What is required
For each line in the records that contains "left", make a copy.

Record set
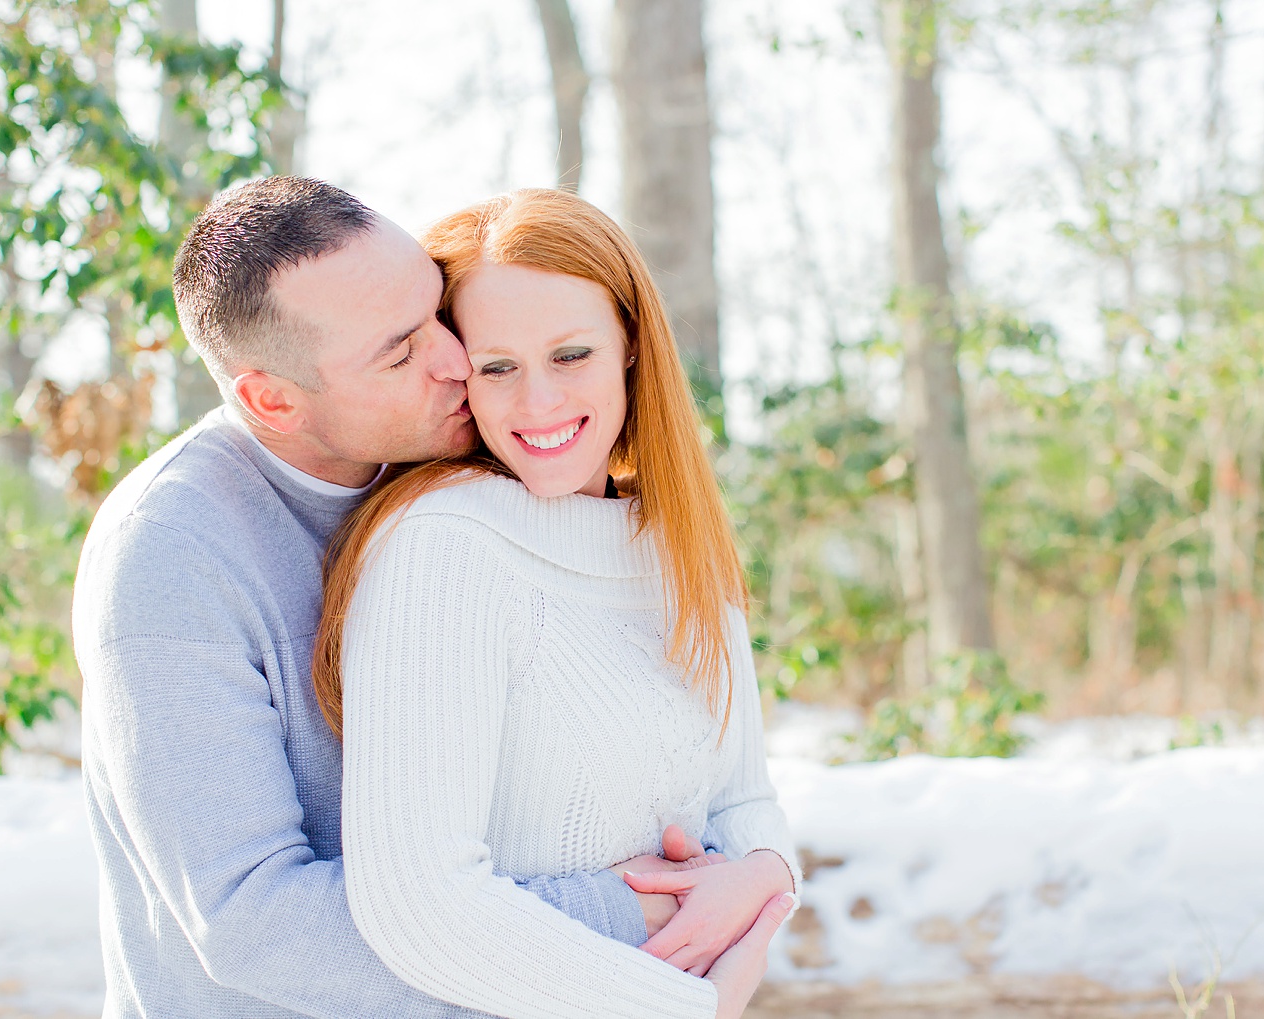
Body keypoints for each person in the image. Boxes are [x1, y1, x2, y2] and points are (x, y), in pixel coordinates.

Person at [72, 176, 734, 1018]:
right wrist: (631, 914)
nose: (457, 359)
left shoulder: (461, 464)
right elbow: (250, 920)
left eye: (436, 311)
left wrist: (747, 868)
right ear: (272, 399)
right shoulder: (171, 556)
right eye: (399, 351)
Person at [314, 188, 801, 1019]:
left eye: (571, 355)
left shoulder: (677, 541)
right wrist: (681, 1008)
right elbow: (417, 902)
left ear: (632, 349)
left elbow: (745, 797)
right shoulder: (445, 544)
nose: (536, 404)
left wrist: (765, 873)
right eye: (497, 366)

Result of this task
left shoulder: (461, 464)
left eye: (436, 311)
left wrist: (747, 868)
left eye: (571, 355)
left shoulder: (677, 541)
left ear: (632, 349)
left elbow: (745, 797)
left wrist: (765, 873)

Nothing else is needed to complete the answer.